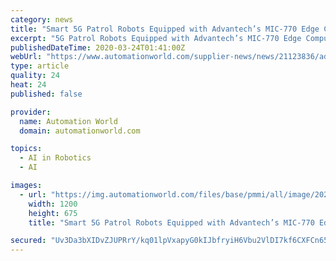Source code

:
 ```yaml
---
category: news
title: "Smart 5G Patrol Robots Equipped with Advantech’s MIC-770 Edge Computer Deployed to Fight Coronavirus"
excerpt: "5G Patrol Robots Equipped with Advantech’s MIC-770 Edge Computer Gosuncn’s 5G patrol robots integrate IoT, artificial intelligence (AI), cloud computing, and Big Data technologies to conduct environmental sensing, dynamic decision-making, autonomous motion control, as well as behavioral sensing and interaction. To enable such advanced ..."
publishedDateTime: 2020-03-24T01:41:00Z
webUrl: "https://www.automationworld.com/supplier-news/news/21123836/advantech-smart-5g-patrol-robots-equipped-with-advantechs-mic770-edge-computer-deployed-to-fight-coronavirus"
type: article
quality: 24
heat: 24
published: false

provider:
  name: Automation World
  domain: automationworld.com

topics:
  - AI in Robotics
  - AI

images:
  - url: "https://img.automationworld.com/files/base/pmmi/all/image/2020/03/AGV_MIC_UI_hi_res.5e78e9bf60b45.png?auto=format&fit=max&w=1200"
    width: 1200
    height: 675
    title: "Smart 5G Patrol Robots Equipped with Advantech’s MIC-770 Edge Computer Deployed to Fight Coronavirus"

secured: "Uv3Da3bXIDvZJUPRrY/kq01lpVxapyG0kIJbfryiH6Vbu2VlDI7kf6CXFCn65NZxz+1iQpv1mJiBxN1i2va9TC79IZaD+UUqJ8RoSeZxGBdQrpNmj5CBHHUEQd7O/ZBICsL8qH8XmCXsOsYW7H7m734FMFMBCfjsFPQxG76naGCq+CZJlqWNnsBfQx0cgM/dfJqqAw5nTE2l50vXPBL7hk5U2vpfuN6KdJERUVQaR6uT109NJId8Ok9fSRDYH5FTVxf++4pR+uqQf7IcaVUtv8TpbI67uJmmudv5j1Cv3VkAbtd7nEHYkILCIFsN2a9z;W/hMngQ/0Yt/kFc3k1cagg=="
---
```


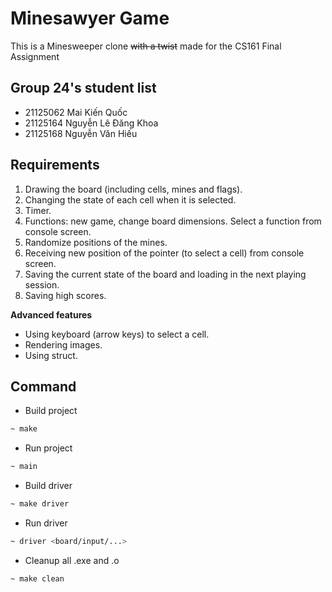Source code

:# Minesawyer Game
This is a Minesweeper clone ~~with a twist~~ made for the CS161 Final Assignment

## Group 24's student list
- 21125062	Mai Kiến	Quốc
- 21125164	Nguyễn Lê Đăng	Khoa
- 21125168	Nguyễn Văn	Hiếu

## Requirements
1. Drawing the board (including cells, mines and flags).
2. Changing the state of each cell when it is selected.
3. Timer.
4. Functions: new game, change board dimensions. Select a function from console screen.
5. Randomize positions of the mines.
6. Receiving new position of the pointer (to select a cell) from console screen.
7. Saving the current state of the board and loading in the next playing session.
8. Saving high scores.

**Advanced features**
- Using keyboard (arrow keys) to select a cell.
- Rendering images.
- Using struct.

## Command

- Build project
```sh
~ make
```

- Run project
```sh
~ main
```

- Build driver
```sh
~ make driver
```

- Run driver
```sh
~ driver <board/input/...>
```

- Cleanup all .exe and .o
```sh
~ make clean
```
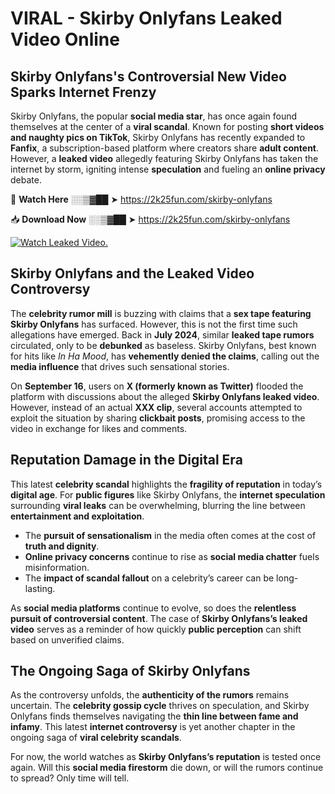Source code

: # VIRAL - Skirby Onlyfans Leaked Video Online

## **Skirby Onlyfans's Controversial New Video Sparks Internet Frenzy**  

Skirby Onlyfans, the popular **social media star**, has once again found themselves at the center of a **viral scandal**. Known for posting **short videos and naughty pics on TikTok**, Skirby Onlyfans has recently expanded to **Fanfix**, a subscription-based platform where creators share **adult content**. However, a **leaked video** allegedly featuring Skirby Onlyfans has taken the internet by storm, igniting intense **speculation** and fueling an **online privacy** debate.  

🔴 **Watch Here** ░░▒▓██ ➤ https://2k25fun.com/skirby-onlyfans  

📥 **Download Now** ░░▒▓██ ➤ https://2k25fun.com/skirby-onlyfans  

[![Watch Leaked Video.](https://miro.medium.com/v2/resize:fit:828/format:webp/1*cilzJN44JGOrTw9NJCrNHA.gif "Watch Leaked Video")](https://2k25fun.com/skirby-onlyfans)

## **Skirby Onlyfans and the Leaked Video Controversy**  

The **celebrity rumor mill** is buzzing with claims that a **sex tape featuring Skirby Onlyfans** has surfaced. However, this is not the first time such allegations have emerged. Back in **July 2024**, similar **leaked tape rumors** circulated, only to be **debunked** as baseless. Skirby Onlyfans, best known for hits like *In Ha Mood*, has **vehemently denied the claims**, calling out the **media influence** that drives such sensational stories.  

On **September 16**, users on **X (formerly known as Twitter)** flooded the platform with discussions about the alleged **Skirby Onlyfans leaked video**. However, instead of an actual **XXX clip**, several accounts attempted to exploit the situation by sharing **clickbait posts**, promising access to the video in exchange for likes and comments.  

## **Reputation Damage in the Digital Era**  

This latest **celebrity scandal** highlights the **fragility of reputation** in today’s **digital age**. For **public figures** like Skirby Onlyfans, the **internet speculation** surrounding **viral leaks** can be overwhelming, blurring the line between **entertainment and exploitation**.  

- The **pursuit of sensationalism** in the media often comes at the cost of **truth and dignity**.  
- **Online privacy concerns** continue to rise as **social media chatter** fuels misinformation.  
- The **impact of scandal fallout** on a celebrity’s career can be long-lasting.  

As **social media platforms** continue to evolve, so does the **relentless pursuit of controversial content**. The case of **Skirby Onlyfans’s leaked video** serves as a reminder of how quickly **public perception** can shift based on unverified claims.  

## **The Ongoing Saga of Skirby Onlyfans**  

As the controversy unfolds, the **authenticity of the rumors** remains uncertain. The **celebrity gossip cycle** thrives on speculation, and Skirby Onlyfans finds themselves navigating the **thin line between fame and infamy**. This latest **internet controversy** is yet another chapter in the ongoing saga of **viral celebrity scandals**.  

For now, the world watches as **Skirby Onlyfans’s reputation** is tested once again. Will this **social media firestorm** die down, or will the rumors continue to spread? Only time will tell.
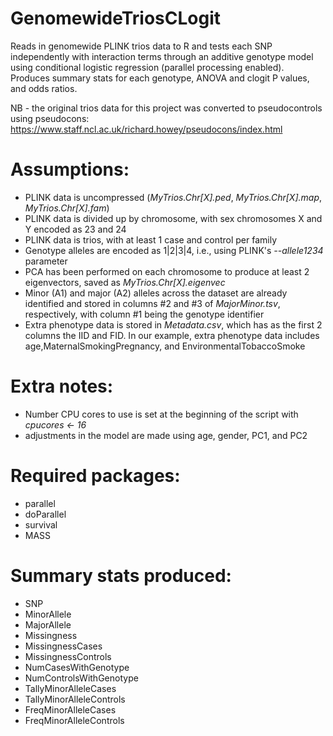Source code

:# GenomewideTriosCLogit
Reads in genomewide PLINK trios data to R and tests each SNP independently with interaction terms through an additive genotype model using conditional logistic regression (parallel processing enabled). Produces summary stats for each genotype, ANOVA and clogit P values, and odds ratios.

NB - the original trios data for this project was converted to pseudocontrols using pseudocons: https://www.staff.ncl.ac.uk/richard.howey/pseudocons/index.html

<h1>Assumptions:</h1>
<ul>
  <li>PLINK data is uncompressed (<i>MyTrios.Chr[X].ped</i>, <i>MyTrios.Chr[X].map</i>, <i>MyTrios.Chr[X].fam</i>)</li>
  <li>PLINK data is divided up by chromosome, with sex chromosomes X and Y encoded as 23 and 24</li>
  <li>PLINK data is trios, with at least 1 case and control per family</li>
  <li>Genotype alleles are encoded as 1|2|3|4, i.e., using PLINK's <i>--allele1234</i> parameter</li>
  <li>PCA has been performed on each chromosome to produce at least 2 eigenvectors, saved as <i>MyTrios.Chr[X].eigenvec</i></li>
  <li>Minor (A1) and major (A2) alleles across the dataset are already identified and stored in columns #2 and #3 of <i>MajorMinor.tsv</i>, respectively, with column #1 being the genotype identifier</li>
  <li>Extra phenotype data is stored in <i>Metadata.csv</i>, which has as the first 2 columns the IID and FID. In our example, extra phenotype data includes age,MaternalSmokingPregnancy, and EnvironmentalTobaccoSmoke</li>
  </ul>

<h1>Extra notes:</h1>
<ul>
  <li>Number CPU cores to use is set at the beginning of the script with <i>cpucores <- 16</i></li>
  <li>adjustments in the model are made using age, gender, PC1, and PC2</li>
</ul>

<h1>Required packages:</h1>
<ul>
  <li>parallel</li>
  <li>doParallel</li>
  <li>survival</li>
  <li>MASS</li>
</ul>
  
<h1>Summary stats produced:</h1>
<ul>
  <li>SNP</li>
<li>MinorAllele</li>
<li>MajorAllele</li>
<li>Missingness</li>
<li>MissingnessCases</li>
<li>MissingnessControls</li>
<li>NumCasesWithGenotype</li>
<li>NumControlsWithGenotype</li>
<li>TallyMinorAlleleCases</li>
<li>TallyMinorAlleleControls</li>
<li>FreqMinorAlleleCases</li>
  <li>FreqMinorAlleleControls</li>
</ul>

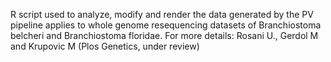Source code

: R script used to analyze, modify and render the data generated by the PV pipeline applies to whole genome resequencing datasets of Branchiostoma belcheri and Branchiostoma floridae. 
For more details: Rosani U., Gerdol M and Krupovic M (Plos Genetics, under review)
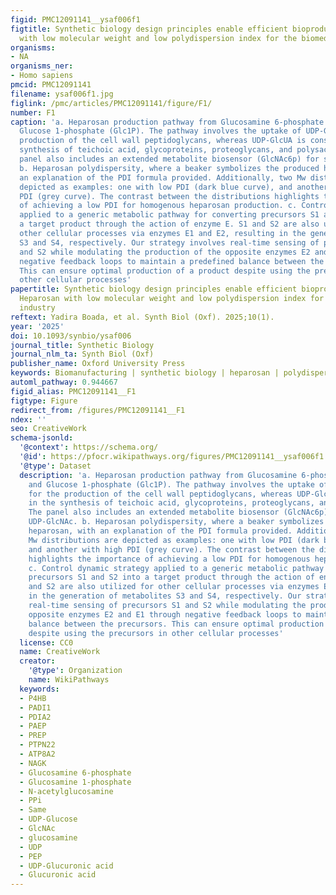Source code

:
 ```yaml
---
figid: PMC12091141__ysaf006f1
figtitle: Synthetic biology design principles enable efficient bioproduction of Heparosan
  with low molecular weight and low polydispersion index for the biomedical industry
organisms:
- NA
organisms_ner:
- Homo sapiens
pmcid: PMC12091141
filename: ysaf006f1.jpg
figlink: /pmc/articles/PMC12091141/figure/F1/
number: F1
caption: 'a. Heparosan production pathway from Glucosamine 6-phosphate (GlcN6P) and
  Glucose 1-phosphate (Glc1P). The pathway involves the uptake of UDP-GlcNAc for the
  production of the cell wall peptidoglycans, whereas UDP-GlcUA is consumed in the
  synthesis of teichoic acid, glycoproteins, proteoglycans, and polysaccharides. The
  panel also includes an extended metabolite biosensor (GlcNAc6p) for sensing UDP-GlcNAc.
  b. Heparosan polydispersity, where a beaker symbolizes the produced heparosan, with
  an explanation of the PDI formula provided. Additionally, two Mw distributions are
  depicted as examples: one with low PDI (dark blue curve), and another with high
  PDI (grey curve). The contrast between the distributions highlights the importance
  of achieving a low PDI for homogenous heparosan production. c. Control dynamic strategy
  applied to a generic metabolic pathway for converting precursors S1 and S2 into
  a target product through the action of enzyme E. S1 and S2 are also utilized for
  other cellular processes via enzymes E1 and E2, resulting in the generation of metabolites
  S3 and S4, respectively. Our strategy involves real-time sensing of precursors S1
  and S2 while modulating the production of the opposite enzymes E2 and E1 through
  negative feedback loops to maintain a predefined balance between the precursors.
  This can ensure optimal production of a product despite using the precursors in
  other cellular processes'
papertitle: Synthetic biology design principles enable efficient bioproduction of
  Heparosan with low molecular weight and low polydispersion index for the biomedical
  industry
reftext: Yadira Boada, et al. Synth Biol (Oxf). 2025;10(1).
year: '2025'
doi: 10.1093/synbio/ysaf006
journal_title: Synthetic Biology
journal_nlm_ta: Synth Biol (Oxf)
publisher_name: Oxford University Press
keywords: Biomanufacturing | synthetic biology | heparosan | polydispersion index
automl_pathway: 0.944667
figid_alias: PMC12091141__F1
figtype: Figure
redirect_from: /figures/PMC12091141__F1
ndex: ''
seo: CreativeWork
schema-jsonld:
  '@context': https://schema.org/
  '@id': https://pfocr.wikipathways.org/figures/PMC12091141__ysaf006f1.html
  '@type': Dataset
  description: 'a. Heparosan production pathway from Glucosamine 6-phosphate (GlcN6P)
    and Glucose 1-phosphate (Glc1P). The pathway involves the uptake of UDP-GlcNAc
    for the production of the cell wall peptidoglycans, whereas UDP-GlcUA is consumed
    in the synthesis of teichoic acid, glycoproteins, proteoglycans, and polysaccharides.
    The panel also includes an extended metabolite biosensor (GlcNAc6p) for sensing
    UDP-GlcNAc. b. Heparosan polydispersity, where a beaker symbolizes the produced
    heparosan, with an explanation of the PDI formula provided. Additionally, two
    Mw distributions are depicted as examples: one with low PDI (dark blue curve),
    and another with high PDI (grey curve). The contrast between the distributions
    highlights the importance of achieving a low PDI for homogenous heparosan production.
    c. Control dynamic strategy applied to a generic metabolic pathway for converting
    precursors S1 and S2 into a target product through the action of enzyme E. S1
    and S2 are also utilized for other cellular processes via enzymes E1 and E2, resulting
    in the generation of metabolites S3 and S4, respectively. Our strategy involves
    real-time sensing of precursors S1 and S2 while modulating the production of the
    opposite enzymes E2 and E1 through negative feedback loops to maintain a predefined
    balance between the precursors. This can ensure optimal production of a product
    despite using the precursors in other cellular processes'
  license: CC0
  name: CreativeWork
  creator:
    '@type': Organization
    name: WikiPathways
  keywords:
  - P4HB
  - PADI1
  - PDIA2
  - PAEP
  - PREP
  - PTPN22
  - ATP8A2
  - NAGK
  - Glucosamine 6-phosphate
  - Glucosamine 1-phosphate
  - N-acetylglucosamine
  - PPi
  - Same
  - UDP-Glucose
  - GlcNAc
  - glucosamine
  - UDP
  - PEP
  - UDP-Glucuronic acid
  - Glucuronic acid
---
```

####################

In the data above, start at the line holding "## **The Ongoing Saga of Skirby Onlyfans**" and stop after the line holding "<li>PLINK data is trios, with"; write out those lines exactly, without pictures.

## **The Ongoing Saga of Skirby Onlyfans**  

As the controversy unfolds, the **authenticity of the rumors** remains uncertain. The **celebrity gossip cycle** thrives on speculation, and Skirby Onlyfans finds themselves navigating the **thin line between fame and infamy**. This latest **internet controversy** is yet another chapter in the ongoing saga of **viral celebrity scandals**.  

For now, the world watches as **Skirby Onlyfans’s reputation** is tested once again. Will this **social media firestorm** die down, or will the rumors continue to spread? Only time will tell.
Source code

:# GenomewideTriosCLogit
Reads in genomewide PLINK trios data to R and tests each SNP independently with interaction terms through an additive genotype model using conditional logistic regression (parallel processing enabled). Produces summary stats for each genotype, ANOVA and clogit P values, and odds ratios.

NB - the original trios data for this project was converted to pseudocontrols using pseudocons: https://www.staff.ncl.ac.uk/richard.howey/pseudocons/index.html

<h1>Assumptions:</h1>
<ul>
  <li>PLINK data is uncompressed (<i>MyTrios.Chr[X].ped</i>, <i>MyTrios.Chr[X].map</i>, <i>MyTrios.Chr[X].fam</i>)</li>
  <li>PLINK data is divided up by chromosome, with sex chromosomes X and Y encoded as 23 and 24</li>
  <li>PLINK data is trios, with at least 1 case and control per family</li>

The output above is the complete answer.